One of the places replicator dynamics have been used in complexity related results, is by Marcello Pelillo and co-authors as a heuristic for solving max-clique (reduce max-clique to quadratic programming, solve quadratic programming by using replicator dynamics as your heuristic):
[1] Immanuel M. Bomze, and Marcello Pelillo [2000]. "Approximating the Maximum Weight Clique Using Replicator Dynamics." IEEE Transactions on Neural Networks 11(6)
[2] Marcello Pelillo, and Andrea Torsello [2006]. "Payoff-Monotonic Game Dynamics and the Maximum Clique Problem." Neural Computation 18: 1215-1258.
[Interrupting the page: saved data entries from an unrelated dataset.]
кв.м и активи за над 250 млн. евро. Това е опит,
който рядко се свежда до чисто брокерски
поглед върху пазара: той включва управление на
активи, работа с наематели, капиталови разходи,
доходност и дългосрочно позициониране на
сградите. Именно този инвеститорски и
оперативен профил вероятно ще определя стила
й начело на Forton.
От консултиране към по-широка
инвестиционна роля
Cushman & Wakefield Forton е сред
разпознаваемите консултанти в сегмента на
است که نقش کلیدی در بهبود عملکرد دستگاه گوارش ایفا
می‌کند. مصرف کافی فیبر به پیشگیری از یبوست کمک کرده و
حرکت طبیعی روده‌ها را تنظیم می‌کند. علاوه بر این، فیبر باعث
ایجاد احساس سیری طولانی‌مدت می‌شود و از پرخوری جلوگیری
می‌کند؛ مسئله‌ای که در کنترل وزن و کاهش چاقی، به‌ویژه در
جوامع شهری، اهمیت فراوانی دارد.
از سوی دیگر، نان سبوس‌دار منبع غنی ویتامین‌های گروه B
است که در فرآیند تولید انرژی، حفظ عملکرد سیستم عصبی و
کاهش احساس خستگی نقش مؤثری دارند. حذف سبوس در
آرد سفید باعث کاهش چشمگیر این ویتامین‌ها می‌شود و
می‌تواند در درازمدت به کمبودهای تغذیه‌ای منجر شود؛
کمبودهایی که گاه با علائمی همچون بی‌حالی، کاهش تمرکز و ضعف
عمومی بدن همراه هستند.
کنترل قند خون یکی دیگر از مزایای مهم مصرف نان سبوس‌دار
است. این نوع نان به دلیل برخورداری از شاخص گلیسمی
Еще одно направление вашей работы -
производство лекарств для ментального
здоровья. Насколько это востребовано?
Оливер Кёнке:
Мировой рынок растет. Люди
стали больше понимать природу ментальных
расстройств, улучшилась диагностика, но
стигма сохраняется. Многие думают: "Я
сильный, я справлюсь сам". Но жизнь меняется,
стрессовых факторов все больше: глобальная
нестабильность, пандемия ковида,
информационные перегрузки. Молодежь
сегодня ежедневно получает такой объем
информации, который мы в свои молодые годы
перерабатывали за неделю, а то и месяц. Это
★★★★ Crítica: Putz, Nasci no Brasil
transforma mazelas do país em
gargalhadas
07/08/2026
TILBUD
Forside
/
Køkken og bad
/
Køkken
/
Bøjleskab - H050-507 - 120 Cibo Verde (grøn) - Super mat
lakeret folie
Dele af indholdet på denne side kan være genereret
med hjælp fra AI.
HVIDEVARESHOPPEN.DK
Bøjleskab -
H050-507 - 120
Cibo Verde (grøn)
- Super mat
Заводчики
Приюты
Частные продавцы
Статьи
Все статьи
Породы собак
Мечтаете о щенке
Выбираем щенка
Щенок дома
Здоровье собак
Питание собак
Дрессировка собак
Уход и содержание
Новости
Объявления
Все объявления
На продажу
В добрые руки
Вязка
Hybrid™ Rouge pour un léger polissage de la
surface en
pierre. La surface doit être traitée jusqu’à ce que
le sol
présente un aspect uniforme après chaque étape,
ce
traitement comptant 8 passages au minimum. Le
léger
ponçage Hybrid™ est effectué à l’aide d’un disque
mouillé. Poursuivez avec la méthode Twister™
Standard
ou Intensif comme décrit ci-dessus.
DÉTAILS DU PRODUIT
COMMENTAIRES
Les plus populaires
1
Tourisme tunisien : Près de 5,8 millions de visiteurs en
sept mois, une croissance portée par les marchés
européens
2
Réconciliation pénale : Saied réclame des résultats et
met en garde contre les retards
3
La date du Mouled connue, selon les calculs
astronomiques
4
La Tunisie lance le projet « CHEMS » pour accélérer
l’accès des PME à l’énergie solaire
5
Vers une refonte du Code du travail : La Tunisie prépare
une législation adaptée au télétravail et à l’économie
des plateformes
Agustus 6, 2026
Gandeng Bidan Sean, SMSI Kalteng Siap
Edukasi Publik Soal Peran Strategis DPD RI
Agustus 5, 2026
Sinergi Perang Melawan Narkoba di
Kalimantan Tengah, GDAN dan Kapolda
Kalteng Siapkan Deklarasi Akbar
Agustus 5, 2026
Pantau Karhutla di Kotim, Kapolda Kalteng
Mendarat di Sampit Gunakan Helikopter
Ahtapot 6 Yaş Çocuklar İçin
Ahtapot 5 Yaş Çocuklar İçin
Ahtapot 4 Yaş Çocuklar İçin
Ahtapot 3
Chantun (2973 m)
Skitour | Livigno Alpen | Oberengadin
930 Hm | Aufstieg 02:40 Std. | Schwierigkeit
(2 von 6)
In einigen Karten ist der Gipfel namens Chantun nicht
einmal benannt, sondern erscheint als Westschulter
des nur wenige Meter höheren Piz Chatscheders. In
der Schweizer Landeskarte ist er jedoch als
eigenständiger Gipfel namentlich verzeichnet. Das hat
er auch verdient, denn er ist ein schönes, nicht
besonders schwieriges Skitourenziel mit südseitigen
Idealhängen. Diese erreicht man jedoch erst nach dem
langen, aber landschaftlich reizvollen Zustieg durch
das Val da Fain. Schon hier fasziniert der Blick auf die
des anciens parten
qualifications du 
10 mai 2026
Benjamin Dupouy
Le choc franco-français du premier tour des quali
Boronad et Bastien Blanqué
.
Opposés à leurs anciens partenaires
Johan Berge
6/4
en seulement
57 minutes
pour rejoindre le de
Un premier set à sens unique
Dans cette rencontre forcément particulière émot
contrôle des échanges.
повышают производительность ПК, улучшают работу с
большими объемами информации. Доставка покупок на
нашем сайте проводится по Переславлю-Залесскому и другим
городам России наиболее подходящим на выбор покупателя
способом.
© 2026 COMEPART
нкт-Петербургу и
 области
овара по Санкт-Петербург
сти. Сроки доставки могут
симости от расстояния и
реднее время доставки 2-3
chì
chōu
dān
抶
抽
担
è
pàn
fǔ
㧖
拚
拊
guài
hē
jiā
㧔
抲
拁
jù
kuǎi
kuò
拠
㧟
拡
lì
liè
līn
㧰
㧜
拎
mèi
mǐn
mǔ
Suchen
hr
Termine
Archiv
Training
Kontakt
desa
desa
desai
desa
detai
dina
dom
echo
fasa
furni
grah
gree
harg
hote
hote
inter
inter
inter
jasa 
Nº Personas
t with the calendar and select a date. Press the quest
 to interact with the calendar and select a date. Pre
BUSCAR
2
You can use their results to show that many natural question associated with evolutionary stable strategies are NP-hard (this kind of addresses question 2). In fact, Etessami & Lochbihler showed that it is worse than that and the question of ESS existence is both NP and coNP-hard, but in $\Sigma^P_2$. Recently, Conitzer tightened this to show that "does an ESS exist?" is a $\Sigma^P_2$-complete problem.
[3] Kousha Etessami, and Andreas Lochbihler [2008] "The computational complexity of evolutionarily stable strategies". International Journal of Game Theory, 37(1): 93-113. (First available in 2004 as ECCC tech report TR04-055).
[4] Vincent Conitzer [2013] "The exact computational complexity of evolutionarily stable strategies". The 9th Conference on Web and Internet Economics (WINE). (pdf).
A lot of the interesting EGT questions today are about games on graphs, and although there are some cool dynamic system results, like (also see this question for extensions of this approach):
[5] Hisashi Ohtsuki, and Martin Nowak [2006] "The replicator equation on graphs." _ Journal of Theoretical Biology_, 243 (1), 86-97 (link, blog post)
Most of the work goes through agent-based modeling (see this answer for a spread-of-disease modeling context). These models are usually much more welcoming to complexity and convergence statements. Look at the following book for more:
[6] Yoav Shoham and Kevin Leyton-Brown [2009], "Multiagent systems: algorithmic, game-theoretic, and logical foundations", Cambridge University press.
I think machine learning is a pretty straightforward way to approach EGT, since it is a natural halfway point between the relevant physics (statistical mechanics) and computer science. This has definitely been done, it would take me a bit to find a good reference, but a random reference (which also shows that EGT folks have considered other popular equilibrium concepts, like correlated equilibrium):
[7] Sergiu Hart and Andreu Mas-Colell [2000], "A simple adaptive procedure leading to correlated equilibrium", Econometrica 68(5): 1127-1150
[8] Antonella Ianni [2001], "Learning correlated equilibria in population games", Mathematical Social Sciences 42(3): 271-294.
[9] Ludek Cigler and Boi Faltings [2011], "Reaching Correlated Equilibria Through Multi-agent Learning", AAMAS 2011: 509-516
I definitely hope others give more specific answers, since this is a question I've always wanted to know more about.